I view time as a static dimension, far more similar to space than we realise. My view is called eternalism, based on the B-theory of time. Many physicists support the B-theory, and Einstein himself was an eternalist, who believed in a "block universe" model, depicting the universe as a static 4D block of...
Best answer: I view time as a static dimension, far more similar to space than we realise. My view is called eternalism, based on the B-theory of time. Many physicists support the B-theory, and Einstein himself was an eternalist, who believed in a "block universe" model, depicting the universe as a static 4D block of spacetime, containing all events past, present and future, rather than a 3D block of space that is constantly changing. The B-theory of time also gives a simpler and more elegant picture of special relativity, based on "spacetime slices".
There is no reason to believe things like "motion" and "change" exist fundamentally, and are not just illusions that help our survival. The truth is, no one has ever directly observed change. They have simply observed something in the present moment, and compared it to a recent memory that also exists in the present moment. It is impossible to observe change directly as that would require existing in more than one moment simultaneously. And to experience only a single instant of time, is by definition not to experience time. We exist only in this instant, and cannot even be certain that there was a "past". The consistency of our memories is evidence that our memories are reliable, that is to say that the events depicted by our memories are the cause of our memories. But this doesn't mean that these events occurred in the "past", in the sense that humans imagine the concept of "past". It just means that these events exist in some form, and there is a causal connection between them and our present memories of them.

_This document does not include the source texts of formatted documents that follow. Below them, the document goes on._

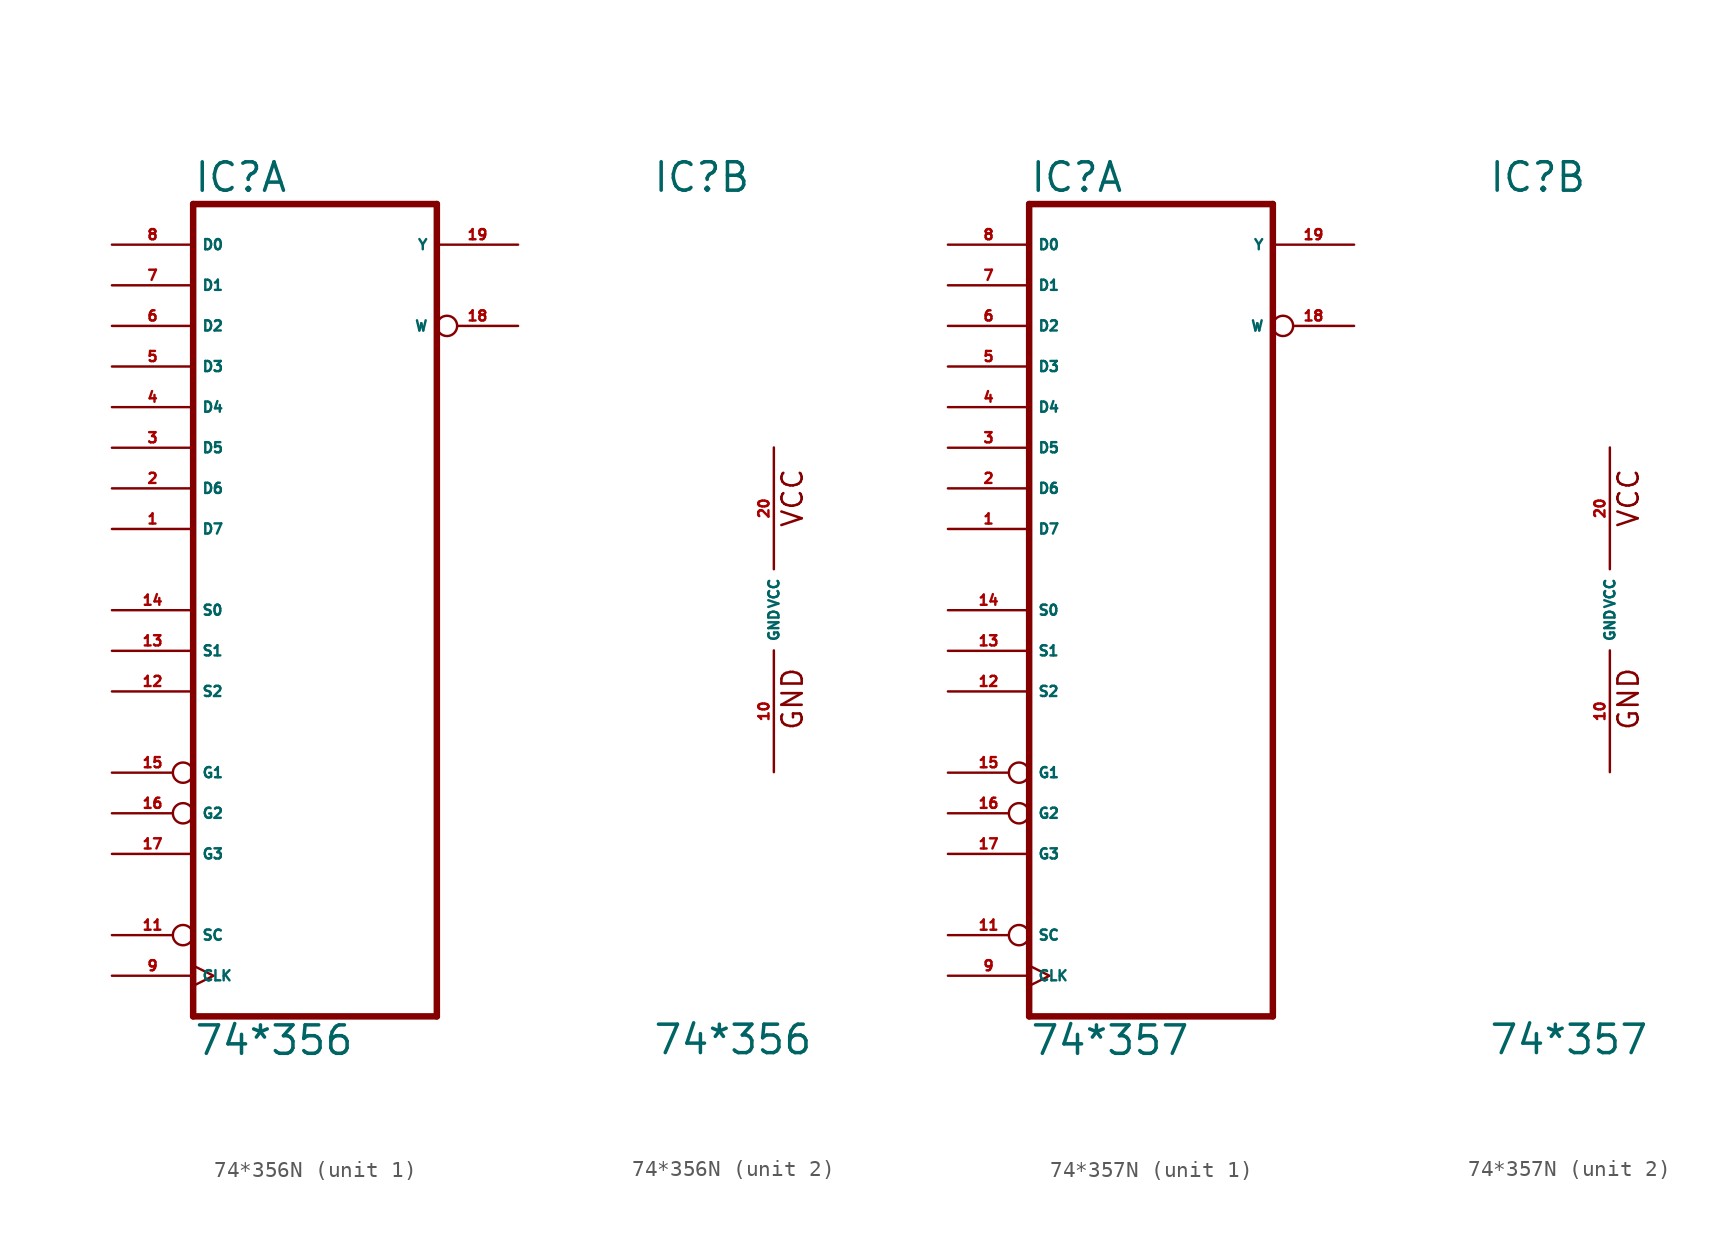
<source format=kicad_sym>
(kicad_symbol_lib
  (version 20220914)
  (generator Eagle2Kicad)
  (symbol "74*356N"
    (property "Reference" "IC"
      (at -7.62 26.035 0)
      (effects (font (size 1.778 1.778) (thickness 0.22)) (justify left bottom)))
    (property "Value" "74*356"
      (at -7.62 -27.94 0)
      (effects (font (size 1.778 1.778) (thickness 0.22)) (justify left bottom)))
    (symbol "74*356N_1_0"
      (polyline (pts (xy -7.62 -25.4) (xy 7.62 -25.4)) (stroke (width 0.406) (type default)) (fill (type none)))
      (polyline (pts (xy 7.62 -25.4) (xy 7.62 25.4)) (stroke (width 0.406) (type default)) (fill (type none)))
      (polyline (pts (xy 7.62 25.4) (xy -7.62 25.4)) (stroke (width 0.406) (type default)) (fill (type none)))
      (polyline (pts (xy -7.62 25.4) (xy -7.62 -25.4)) (stroke (width 0.406) (type default)) (fill (type none)))
      (pin input line (at -12.7 5.08 0) (length 5.08) (name "D7" (effects (font (size 0.635 0.635) (thickness 0.08)) (justify left bottom))) (number "1" (effects (font (size 0.635 0.635) (thickness 0.08)) (justify left bottom))))
      (pin input line (at -12.7 7.62 0) (length 5.08) (name "D6" (effects (font (size 0.635 0.635) (thickness 0.08)) (justify left bottom))) (number "2" (effects (font (size 0.635 0.635) (thickness 0.08)) (justify left bottom))))
      (pin input line (at -12.7 10.16 0) (length 5.08) (name "D5" (effects (font (size 0.635 0.635) (thickness 0.08)) (justify left bottom))) (number "3" (effects (font (size 0.635 0.635) (thickness 0.08)) (justify left bottom))))
      (pin input line (at -12.7 12.7 0) (length 5.08) (name "D4" (effects (font (size 0.635 0.635) (thickness 0.08)) (justify left bottom))) (number "4" (effects (font (size 0.635 0.635) (thickness 0.08)) (justify left bottom))))
      (pin input line (at -12.7 15.24 0) (length 5.08) (name "D3" (effects (font (size 0.635 0.635) (thickness 0.08)) (justify left bottom))) (number "5" (effects (font (size 0.635 0.635) (thickness 0.08)) (justify left bottom))))
      (pin input line (at -12.7 17.78 0) (length 5.08) (name "D2" (effects (font (size 0.635 0.635) (thickness 0.08)) (justify left bottom))) (number "6" (effects (font (size 0.635 0.635) (thickness 0.08)) (justify left bottom))))
      (pin input line (at -12.7 20.32 0) (length 5.08) (name "D1" (effects (font (size 0.635 0.635) (thickness 0.08)) (justify left bottom))) (number "7" (effects (font (size 0.635 0.635) (thickness 0.08)) (justify left bottom))))
      (pin input line (at -12.7 22.86 0) (length 5.08) (name "D0" (effects (font (size 0.635 0.635) (thickness 0.08)) (justify left bottom))) (number "8" (effects (font (size 0.635 0.635) (thickness 0.08)) (justify left bottom))))
      (pin input clock (at -12.7 -22.86 0) (length 5.08) (name "CLK" (effects (font (size 0.635 0.635) (thickness 0.08)) (justify left bottom))) (number "9" (effects (font (size 0.635 0.635) (thickness 0.08)) (justify left bottom))))
      (pin input inverted (at -12.7 -20.32 0) (length 5.08) (name "SC" (effects (font (size 0.635 0.635) (thickness 0.08)) (justify left bottom))) (number "11" (effects (font (size 0.635 0.635) (thickness 0.08)) (justify left bottom))))
      (pin input line (at -12.7 -5.08 0) (length 5.08) (name "S2" (effects (font (size 0.635 0.635) (thickness 0.08)) (justify left bottom))) (number "12" (effects (font (size 0.635 0.635) (thickness 0.08)) (justify left bottom))))
      (pin input line (at -12.7 -2.54 0) (length 5.08) (name "S1" (effects (font (size 0.635 0.635) (thickness 0.08)) (justify left bottom))) (number "13" (effects (font (size 0.635 0.635) (thickness 0.08)) (justify left bottom))))
      (pin input line (at -12.7 0 0) (length 5.08) (name "S0" (effects (font (size 0.635 0.635) (thickness 0.08)) (justify left bottom))) (number "14" (effects (font (size 0.635 0.635) (thickness 0.08)) (justify left bottom))))
      (pin input inverted (at -12.7 -10.16 0) (length 5.08) (name "G1" (effects (font (size 0.635 0.635) (thickness 0.08)) (justify left bottom))) (number "15" (effects (font (size 0.635 0.635) (thickness 0.08)) (justify left bottom))))
      (pin input inverted (at -12.7 -12.7 0) (length 5.08) (name "G2" (effects (font (size 0.635 0.635) (thickness 0.08)) (justify left bottom))) (number "16" (effects (font (size 0.635 0.635) (thickness 0.08)) (justify left bottom))))
      (pin input line (at -12.7 -15.24 0) (length 5.08) (name "G3" (effects (font (size 0.635 0.635) (thickness 0.08)) (justify left bottom))) (number "17" (effects (font (size 0.635 0.635) (thickness 0.08)) (justify left bottom))))
      (pin tri_state inverted (at 12.7 17.78 180) (length 5.08) (name "W" (effects (font (size 0.635 0.635) (thickness 0.08)) (justify left bottom))) (number "18" (effects (font (size 0.635 0.635) (thickness 0.08)) (justify left bottom))))
      (pin output line (at 12.7 22.86 180) (length 5.08) (name "Y" (effects (font (size 0.635 0.635) (thickness 0.08)) (justify left bottom))) (number "19" (effects (font (size 0.635 0.635) (thickness 0.08)) (justify left bottom)))))
    (symbol "74*356N_2_0"
      (text "GND" (at 1.905 -7.62 900) (effects (font (size 1.27 1.27) (thickness 0.16)) (justify left bottom)))
      (text "VCC" (at 1.905 5.08 900) (effects (font (size 1.27 1.27) (thickness 0.16)) (justify left bottom)))
      (pin unspecified line (at 0 -10.16 90) (length 7.62) (name "GND" (effects (font (size 0.635 0.635) (thickness 0.08)) (justify left bottom))) (number "10" (effects (font (size 0.635 0.635) (thickness 0.08)) (justify left bottom))))
      (pin unspecified line (at 0 10.16 270) (length 7.62) (name "VCC" (effects (font (size 0.635 0.635) (thickness 0.08)) (justify left bottom))) (number "20" (effects (font (size 0.635 0.635) (thickness 0.08)) (justify left bottom))))))
  (symbol "74*357N"
    (property "Reference" "IC"
      (at -7.62 26.035 0)
      (effects (font (size 1.778 1.778) (thickness 0.22)) (justify left bottom)))
    (property "Value" "74*357"
      (at -7.62 -27.94 0)
      (effects (font (size 1.778 1.778) (thickness 0.22)) (justify left bottom)))
    (symbol "74*357N_1_0"
      (polyline (pts (xy -7.62 -25.4) (xy 7.62 -25.4)) (stroke (width 0.406) (type default)) (fill (type none)))
      (polyline (pts (xy 7.62 -25.4) (xy 7.62 25.4)) (stroke (width 0.406) (type default)) (fill (type none)))
      (polyline (pts (xy 7.62 25.4) (xy -7.62 25.4)) (stroke (width 0.406) (type default)) (fill (type none)))
      (polyline (pts (xy -7.62 25.4) (xy -7.62 -25.4)) (stroke (width 0.406) (type default)) (fill (type none)))
      (pin input line (at -12.7 5.08 0) (length 5.08) (name "D7" (effects (font (size 0.635 0.635) (thickness 0.08)) (justify left bottom))) (number "1" (effects (font (size 0.635 0.635) (thickness 0.08)) (justify left bottom))))
      (pin input line (at -12.7 7.62 0) (length 5.08) (name "D6" (effects (font (size 0.635 0.635) (thickness 0.08)) (justify left bottom))) (number "2" (effects (font (size 0.635 0.635) (thickness 0.08)) (justify left bottom))))
      (pin input line (at -12.7 10.16 0) (length 5.08) (name "D5" (effects (font (size 0.635 0.635) (thickness 0.08)) (justify left bottom))) (number "3" (effects (font (size 0.635 0.635) (thickness 0.08)) (justify left bottom))))
      (pin input line (at -12.7 12.7 0) (length 5.08) (name "D4" (effects (font (size 0.635 0.635) (thickness 0.08)) (justify left bottom))) (number "4" (effects (font (size 0.635 0.635) (thickness 0.08)) (justify left bottom))))
      (pin input line (at -12.7 15.24 0) (length 5.08) (name "D3" (effects (font (size 0.635 0.635) (thickness 0.08)) (justify left bottom))) (number "5" (effects (font (size 0.635 0.635) (thickness 0.08)) (justify left bottom))))
      (pin input line (at -12.7 17.78 0) (length 5.08) (name "D2" (effects (font (size 0.635 0.635) (thickness 0.08)) (justify left bottom))) (number "6" (effects (font (size 0.635 0.635) (thickness 0.08)) (justify left bottom))))
      (pin input line (at -12.7 20.32 0) (length 5.08) (name "D1" (effects (font (size 0.635 0.635) (thickness 0.08)) (justify left bottom))) (number "7" (effects (font (size 0.635 0.635) (thickness 0.08)) (justify left bottom))))
      (pin input line (at -12.7 22.86 0) (length 5.08) (name "D0" (effects (font (size 0.635 0.635) (thickness 0.08)) (justify left bottom))) (number "8" (effects (font (size 0.635 0.635) (thickness 0.08)) (justify left bottom))))
      (pin input clock (at -12.7 -22.86 0) (length 5.08) (name "CLK" (effects (font (size 0.635 0.635) (thickness 0.08)) (justify left bottom))) (number "9" (effects (font (size 0.635 0.635) (thickness 0.08)) (justify left bottom))))
      (pin input inverted (at -12.7 -20.32 0) (length 5.08) (name "SC" (effects (font (size 0.635 0.635) (thickness 0.08)) (justify left bottom))) (number "11" (effects (font (size 0.635 0.635) (thickness 0.08)) (justify left bottom))))
      (pin input line (at -12.7 -5.08 0) (length 5.08) (name "S2" (effects (font (size 0.635 0.635) (thickness 0.08)) (justify left bottom))) (number "12" (effects (font (size 0.635 0.635) (thickness 0.08)) (justify left bottom))))
      (pin input line (at -12.7 -2.54 0) (length 5.08) (name "S1" (effects (font (size 0.635 0.635) (thickness 0.08)) (justify left bottom))) (number "13" (effects (font (size 0.635 0.635) (thickness 0.08)) (justify left bottom))))
      (pin input line (at -12.7 0 0) (length 5.08) (name "S0" (effects (font (size 0.635 0.635) (thickness 0.08)) (justify left bottom))) (number "14" (effects (font (size 0.635 0.635) (thickness 0.08)) (justify left bottom))))
      (pin input inverted (at -12.7 -10.16 0) (length 5.08) (name "G1" (effects (font (size 0.635 0.635) (thickness 0.08)) (justify left bottom))) (number "15" (effects (font (size 0.635 0.635) (thickness 0.08)) (justify left bottom))))
      (pin input inverted (at -12.7 -12.7 0) (length 5.08) (name "G2" (effects (font (size 0.635 0.635) (thickness 0.08)) (justify left bottom))) (number "16" (effects (font (size 0.635 0.635) (thickness 0.08)) (justify left bottom))))
      (pin input line (at -12.7 -15.24 0) (length 5.08) (name "G3" (effects (font (size 0.635 0.635) (thickness 0.08)) (justify left bottom))) (number "17" (effects (font (size 0.635 0.635) (thickness 0.08)) (justify left bottom))))
      (pin open_collector inverted (at 12.7 17.78 180) (length 5.08) (name "W" (effects (font (size 0.635 0.635) (thickness 0.08)) (justify left bottom))) (number "18" (effects (font (size 0.635 0.635) (thickness 0.08)) (justify left bottom))))
      (pin open_collector line (at 12.7 22.86 180) (length 5.08) (name "Y" (effects (font (size 0.635 0.635) (thickness 0.08)) (justify left bottom))) (number "19" (effects (font (size 0.635 0.635) (thickness 0.08)) (justify left bottom)))))
    (symbol "74*357N_2_0"
      (text "GND" (at 1.905 -7.62 900) (effects (font (size 1.27 1.27) (thickness 0.16)) (justify left bottom)))
      (text "VCC" (at 1.905 5.08 900) (effects (font (size 1.27 1.27) (thickness 0.16)) (justify left bottom)))
      (pin unspecified line (at 0 -10.16 90) (length 7.62) (name "GND" (effects (font (size 0.635 0.635) (thickness 0.08)) (justify left bottom))) (number "10" (effects (font (size 0.635 0.635) (thickness 0.08)) (justify left bottom))))
      (pin unspecified line (at 0 10.16 270) (length 7.62) (name "VCC" (effects (font (size 0.635 0.635) (thickness 0.08)) (justify left bottom))) (number "20" (effects (font (size 0.635 0.635) (thickness 0.08)) (justify left bottom)))))))
</source>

What is the "speed" of time? Why is the universe 13.8 billion years old, and not some other age? Why hasn't time "finished" already? If time is discrete, what is the time taken for one moment to become the next moment? The question doesn't make sense, because in this case, measurements in time are defined by the quantity of "moments" that occurred. There is nothing to say the moments are temporal and occur "before" or "after" one another, merely that they are causally connected. A discrete time, analogous to a movie where motion is made up of static "frames", would imply the B-theory is true and that motion/change doesn't exist fundamentally. There would be no reason to think that reality itself is currently up to "this moment". The present moment is only special to us, because its where we happen to exist. We don't exist on Mars but Mars still exists. We don't exist in 1900 but 1900 still exists. We exist in 2017, on this day, at this second. And the person who exists in the next moment is almost identical to us. Almost.
If change exists, time is continuous. But physicists say there is a smallest unit of time that makes sense. This is the Planck time (10^-43 seconds - the time taken for light to travel one Planck length). I am not sure this proves time is discrete, but what would it mean for time to be continuous when we cannot distinguish between two events that occur two closely together? And if time is a continuous medium that events occur within, and is not reduced to states or events, then what exactly is it? Does time still pass when there is no motion, no change, and no events?